In the midst of our despair, I sensed the Lord told me to celebrate the news, as an act of obedience and declaring his goodness in the midst of things. And so we tried to by going out to my favorite Indian restaurant, but the celebration was certainly muted.
Yet as we continued to pray, I felt like a better outlook was coming. A few days later, we met with the treatment research team who gave a much different take on my results: “remarkable” is what they said. The markers of cancer in my blood decreased from 5% down to 0.2% and the readings of my liver that were once three times the normal limit have returned to normal. This is due, in large part, to the breakthrough immunotherapy treatment, not to mention the Cabo drug they have me on. My progress has been so good that they want me to appear in a video promoting the research center.
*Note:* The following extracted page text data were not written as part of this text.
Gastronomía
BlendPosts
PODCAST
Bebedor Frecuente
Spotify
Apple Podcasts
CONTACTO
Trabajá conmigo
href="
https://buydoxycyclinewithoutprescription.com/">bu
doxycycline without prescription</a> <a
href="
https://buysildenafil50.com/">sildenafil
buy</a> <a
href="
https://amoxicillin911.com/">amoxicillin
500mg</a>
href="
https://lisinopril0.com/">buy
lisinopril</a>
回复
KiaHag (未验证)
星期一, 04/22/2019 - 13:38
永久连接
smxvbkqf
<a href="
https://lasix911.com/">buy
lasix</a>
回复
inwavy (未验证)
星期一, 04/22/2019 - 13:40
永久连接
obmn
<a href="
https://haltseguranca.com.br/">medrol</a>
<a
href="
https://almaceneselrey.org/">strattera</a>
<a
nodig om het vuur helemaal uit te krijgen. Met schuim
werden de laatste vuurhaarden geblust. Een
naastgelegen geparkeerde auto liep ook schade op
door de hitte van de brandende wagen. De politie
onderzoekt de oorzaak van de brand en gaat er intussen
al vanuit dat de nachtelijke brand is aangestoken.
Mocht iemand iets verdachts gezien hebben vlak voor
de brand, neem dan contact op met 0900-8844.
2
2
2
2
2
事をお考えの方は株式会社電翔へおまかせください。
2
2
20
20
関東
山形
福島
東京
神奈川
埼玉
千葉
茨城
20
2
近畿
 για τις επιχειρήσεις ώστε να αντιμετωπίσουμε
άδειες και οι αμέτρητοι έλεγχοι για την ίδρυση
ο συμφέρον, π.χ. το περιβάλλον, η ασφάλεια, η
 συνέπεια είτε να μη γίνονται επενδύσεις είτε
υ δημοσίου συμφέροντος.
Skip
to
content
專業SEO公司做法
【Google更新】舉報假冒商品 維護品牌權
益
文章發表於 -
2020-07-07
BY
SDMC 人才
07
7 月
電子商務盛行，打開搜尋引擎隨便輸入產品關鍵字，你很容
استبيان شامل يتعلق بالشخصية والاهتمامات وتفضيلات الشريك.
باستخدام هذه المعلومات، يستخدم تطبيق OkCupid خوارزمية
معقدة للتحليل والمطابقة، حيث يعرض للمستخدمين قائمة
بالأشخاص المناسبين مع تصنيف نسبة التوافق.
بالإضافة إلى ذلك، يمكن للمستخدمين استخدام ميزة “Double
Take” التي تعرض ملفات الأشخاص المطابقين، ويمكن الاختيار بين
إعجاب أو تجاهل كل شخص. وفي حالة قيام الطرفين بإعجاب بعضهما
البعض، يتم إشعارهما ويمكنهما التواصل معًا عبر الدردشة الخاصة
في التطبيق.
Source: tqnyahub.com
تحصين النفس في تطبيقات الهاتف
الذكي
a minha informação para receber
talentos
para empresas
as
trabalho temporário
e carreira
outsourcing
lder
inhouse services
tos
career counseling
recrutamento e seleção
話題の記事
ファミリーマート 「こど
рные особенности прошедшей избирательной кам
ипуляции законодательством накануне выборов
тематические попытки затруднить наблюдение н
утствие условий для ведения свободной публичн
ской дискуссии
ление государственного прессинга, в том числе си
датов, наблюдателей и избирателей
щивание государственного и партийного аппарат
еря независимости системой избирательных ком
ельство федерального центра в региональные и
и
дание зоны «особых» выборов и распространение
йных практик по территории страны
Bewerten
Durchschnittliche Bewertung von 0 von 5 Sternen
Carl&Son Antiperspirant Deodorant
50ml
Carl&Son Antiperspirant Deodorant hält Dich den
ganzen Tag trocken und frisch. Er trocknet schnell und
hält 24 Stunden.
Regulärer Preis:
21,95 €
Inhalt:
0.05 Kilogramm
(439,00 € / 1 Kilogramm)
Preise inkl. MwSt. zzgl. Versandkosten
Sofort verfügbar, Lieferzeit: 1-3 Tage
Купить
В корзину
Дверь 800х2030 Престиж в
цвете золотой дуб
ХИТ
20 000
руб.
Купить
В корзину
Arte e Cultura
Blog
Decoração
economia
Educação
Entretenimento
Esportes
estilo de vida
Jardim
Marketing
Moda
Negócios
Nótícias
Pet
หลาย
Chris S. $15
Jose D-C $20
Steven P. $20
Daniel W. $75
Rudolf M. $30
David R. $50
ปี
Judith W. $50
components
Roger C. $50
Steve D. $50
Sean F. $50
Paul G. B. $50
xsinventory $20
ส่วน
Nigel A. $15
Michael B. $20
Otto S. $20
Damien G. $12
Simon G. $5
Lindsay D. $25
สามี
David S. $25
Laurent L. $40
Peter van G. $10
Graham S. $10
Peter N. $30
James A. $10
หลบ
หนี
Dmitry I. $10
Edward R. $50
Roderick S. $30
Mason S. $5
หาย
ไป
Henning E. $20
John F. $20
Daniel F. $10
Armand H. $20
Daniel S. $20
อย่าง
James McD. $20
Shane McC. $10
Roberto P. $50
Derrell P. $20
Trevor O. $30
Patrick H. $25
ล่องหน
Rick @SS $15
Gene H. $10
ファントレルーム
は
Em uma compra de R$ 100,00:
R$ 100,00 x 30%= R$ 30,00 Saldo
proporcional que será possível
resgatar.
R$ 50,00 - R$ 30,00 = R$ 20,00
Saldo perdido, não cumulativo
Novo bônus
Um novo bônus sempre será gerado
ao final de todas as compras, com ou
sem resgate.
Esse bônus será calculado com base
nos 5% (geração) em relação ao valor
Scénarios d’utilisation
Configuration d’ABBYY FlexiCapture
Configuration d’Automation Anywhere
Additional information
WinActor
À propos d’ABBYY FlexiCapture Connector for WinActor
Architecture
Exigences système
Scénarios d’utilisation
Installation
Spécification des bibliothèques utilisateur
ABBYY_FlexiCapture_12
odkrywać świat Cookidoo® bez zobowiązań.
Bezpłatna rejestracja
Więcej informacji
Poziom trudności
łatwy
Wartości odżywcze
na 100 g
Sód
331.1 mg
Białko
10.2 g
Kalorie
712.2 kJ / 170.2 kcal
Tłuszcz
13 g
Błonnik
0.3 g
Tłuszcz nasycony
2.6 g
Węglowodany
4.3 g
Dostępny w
I can’t fully explain all of the medical details, but clearly significant things have been happening. And I feel good, other than treatment-caused fatigue. Praise God. Other than a full-blown miracle where the cancer instantaneously disappears, this is really good news.
And, so we press on in hope—that the Lord will keep seeing us through this journey. That the treatment will continue to work and I can get into a stable place. That we can return to Colorado. That the Lord will continue to use us where he has us—whether here or wherever.
Through this process, we have known we always have eternal hope in God. He is our absolute bedrock. “As for me, I will always have hope…” says Psalm 71. Along with that, it’s been a breath of fresh air to see the Lord provide some circumstantial and medical hope, too.
Thanks to all of those who have been praying for my family and me. It means a lot to us.
I could write for days about all of the things that have been in my heart the last few weeks, but it is overwhelming. I will leave it at this for now.